Jackie Chan: River scene nearly killed me
The HK star said a stunt scene in new movie Skiptrace was the scariest scene he had ever made
What does one expect from a Jackie Chan movie?
Slick martial arts action, slapstick comedy and, most importantly, spectacular stunt-heavy set-pieces.
His latest offering, Skiptrace, is not short on white-knuckle sequences that are trademarks of Chan's works.
The intrepid Hong Kong actor has survived joint dislocations, bleeding in the brain and near-blindness over the course of his illustrious career.
While Chan, 62, has been seriously hurt countless times, no incident was as life-threatening as a scene in Skiptrace that almost took his life.
Calling it the "scariest scene" he has ever made, the stunt sequence had Chan falling off a raft and into a gushing river with treacherous rapids.

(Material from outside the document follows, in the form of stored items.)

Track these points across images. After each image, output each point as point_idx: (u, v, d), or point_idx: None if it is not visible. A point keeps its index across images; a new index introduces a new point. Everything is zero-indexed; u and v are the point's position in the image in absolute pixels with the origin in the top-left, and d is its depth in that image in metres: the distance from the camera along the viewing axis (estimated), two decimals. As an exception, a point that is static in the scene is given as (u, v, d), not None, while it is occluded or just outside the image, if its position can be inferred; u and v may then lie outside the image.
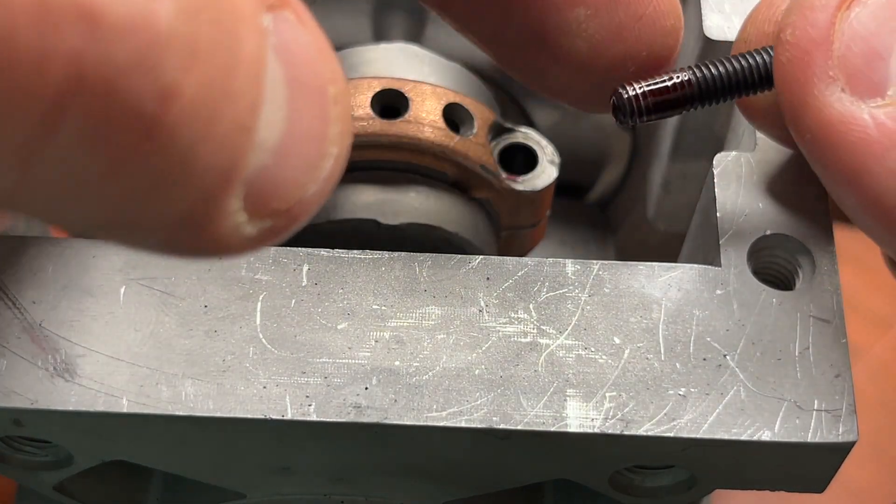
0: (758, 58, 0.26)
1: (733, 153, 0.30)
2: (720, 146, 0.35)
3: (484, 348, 0.27)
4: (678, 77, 0.26)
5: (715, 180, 0.29)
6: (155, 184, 0.16)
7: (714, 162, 0.30)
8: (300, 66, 0.17)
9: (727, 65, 0.26)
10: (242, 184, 0.17)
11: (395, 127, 0.33)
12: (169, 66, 0.15)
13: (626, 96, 0.26)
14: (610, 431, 0.26)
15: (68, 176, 0.16)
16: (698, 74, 0.26)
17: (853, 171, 0.23)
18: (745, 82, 0.26)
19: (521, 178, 0.35)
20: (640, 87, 0.26)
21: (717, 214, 0.29)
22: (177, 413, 0.26)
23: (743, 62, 0.26)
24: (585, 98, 0.27)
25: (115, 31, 0.14)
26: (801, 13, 0.24)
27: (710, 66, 0.26)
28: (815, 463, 0.27)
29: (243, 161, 0.17)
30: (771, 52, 0.26)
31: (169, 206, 0.16)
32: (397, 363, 0.27)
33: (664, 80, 0.26)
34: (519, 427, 0.26)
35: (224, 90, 0.16)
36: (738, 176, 0.29)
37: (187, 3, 0.15)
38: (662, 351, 0.27)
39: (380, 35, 0.39)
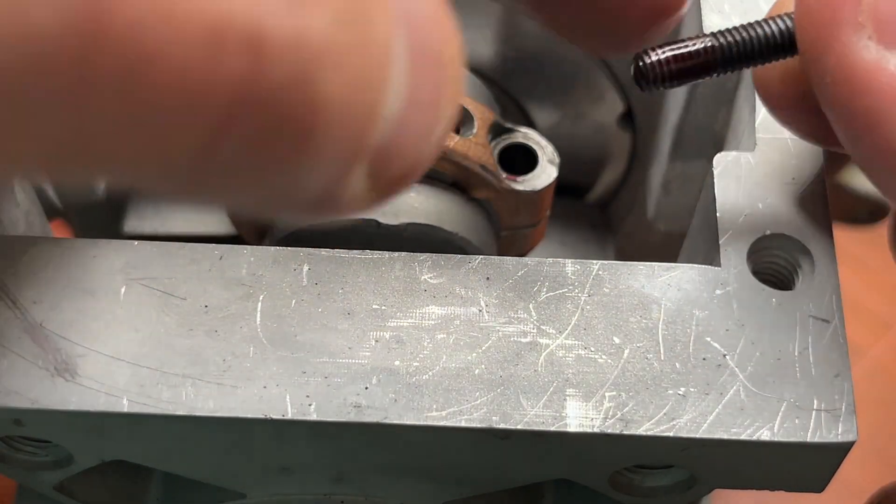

"I was supposed to fall into the river and act as if I didn't know how to swim," he told M in an e-mail interview.
"I nearly drowned as the river was very rough, and I am not a good swimmer. I really called out for help."
Opening here on July 22 with sneaks on July 21, the Sino-American action-comedy sees Chan pairing up with Hollywood actor-comedian Johnny Knoxville.
Chan's detective Bennie forms an unlikely partnership with Knoxville's small-time criminal Connorto help Bennie's goddaughter Samantha (Fan Bingbing), who has got herself into a predicament involving a notorious Chinese criminal.
The buddy road-trip movie takes audiences to scenic Hong Kong, Macau and Russia. It also boasts the picturesque rivers and mountains of Guilin, and the desert and grasslands of Inner Mongolia.
Directed by Hollywood film-maker Renny Harlin and produced by Chan, Skiptrace is the latter's love letter to China and has been brewing for over 20 years.
Chan said: "The story has been with me for a long time.
"I like (Robert De Niro's 1988 action-comedy) Midnight Run very much, and I have been thinking of doing something like that with Jet Li or Queen Latifah.
"I discussed with Owen Wilson and Chris Tucker too, but it took a while to make Skiptrace happen."
US actors Tucker and Wilson were Chan's co-stars from his Hollywood hits Rush Hour (1998) and its 2001 and 2007 sequels, and Shanghai Noon (2000) and Shanghai Knights (2003) respectively.
"Injuries during filming are common, and I am used to it," he said.
"One of the most memorable injuries sustained was during the filming of Chinese Zodiac (2012). I had a terrible fall and hurt my back, and at that time, I was really worried that I might be paralysed and be wheelchair-bound for the rest of my life.
"But of course, I was lucky."
Chan, who has at least six films in production including The Karate Kid 2 and Rush Hour 4, has never entertained thoughts of stopping work.
"There are no such words as 'slowing down' or 'retirement' in my dictionary.
"I love movies, and I hope I can keep making good movies."
Fan Bingbing works hard to perfect English
It has been seven years since Fan Bingbing first worked with Jackie Chan in 2009's Shinjuku Incident.
Their reunion on Skiptrace had been fun and challenging, as she got to do some of her stunts and was given lengthy English dialogue.
The 34-year-old Chinese actress spoke to M via e-mail about re-teaming with Chan, her impression of Johnny Knoxville and branching out to Hollywood.
How was it working with Chan again?
He was cute and playful off-screen.
But while on set, he was dedicated to the martial arts scenes and would aim for perfection. Not only was he stern towards other actors, he was even stricter with himself and never slacked.
(Above) Fan Bingbing and Jackie Chan in Skiptrace. PHOTO: SHAW ORGANISTION
What about Knoxville?
He is a friendly and dedicated actor. Despite having a lot of action scenes, he practised tirelessly and gave his best.
Were your English lines hard to grasp?
I have been learning English and despite being busy, I will find time to (learn more).
But of course for the movie, I put in more effort and increased the intensity of cramming. I made sure I thoroughly understood the lines so as to better express my emotions.
You have starred in X-Men: Days Of Future Past (2014) and will be seen in upcoming films The King's Daughter and Meg alongside Pierce Brosnan and Jason Statham respectively. Are you enjoying Hollywood so far?
(Going to Hollywood) is an opportunity to experience a different way of communicating and learning. You get to know a different environment than the one in China.
I try to adapt to their way of working, to their language, food and culture. The experiences have been amazing.
The US movie industry developed much earlier, so they had more time to work on their structures, technical abilities and other details.
In China, we are working hard to produce top-quality movies and help the industry develop further.